══ EXERCISE DATA

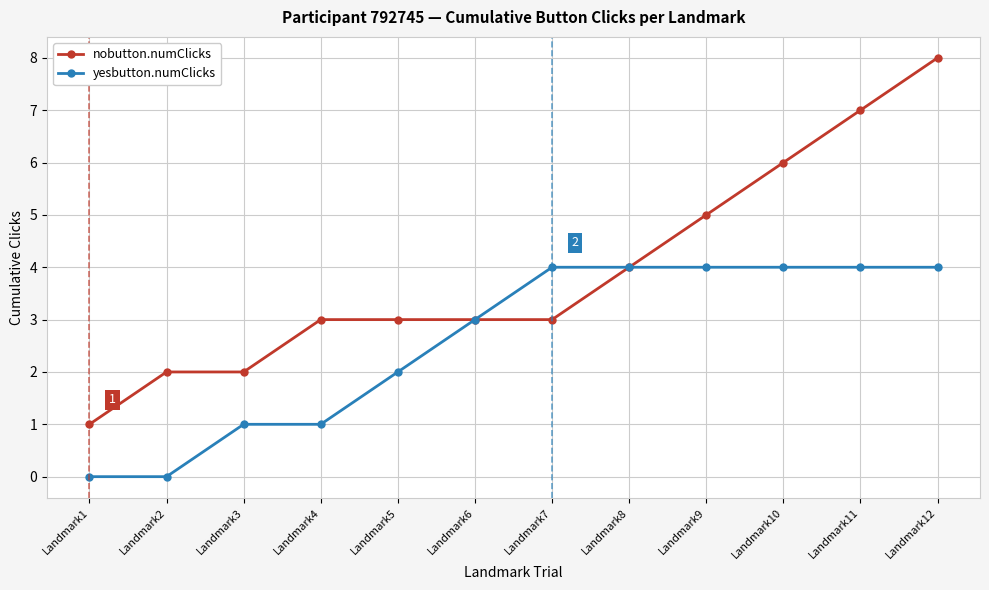

Reading left to right, extract all data points from this chart.

nobutton.numClicks: 1	2	2	3	3	3	3	4	5	6	7	8
yesbutton.numClicks: 0	0	1	1	2	3	4	4	4	4	4	4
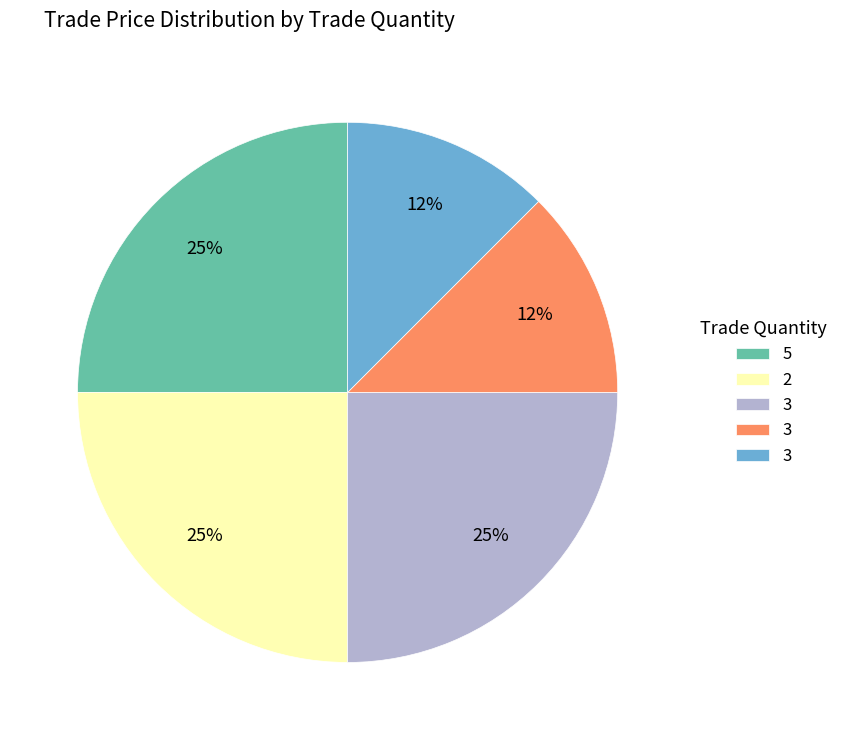

To the nearest percent, what is the average slice percentage?

20%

════

JOB
Can you rewrite all of the items above, changing "chart" to "graph" and keeping everything else the same? Leave the pictures out of your answer.

OUTPUT FOR THIS TASK
Reading left to right, extract all data points from this graph.

nobutton.numClicks: 1	2	2	3	3	3	3	4	5	6	7	8
yesbutton.numClicks: 0	0	1	1	2	3	4	4	4	4	4	4

To the nearest percent, what is the average slice percentage?

20%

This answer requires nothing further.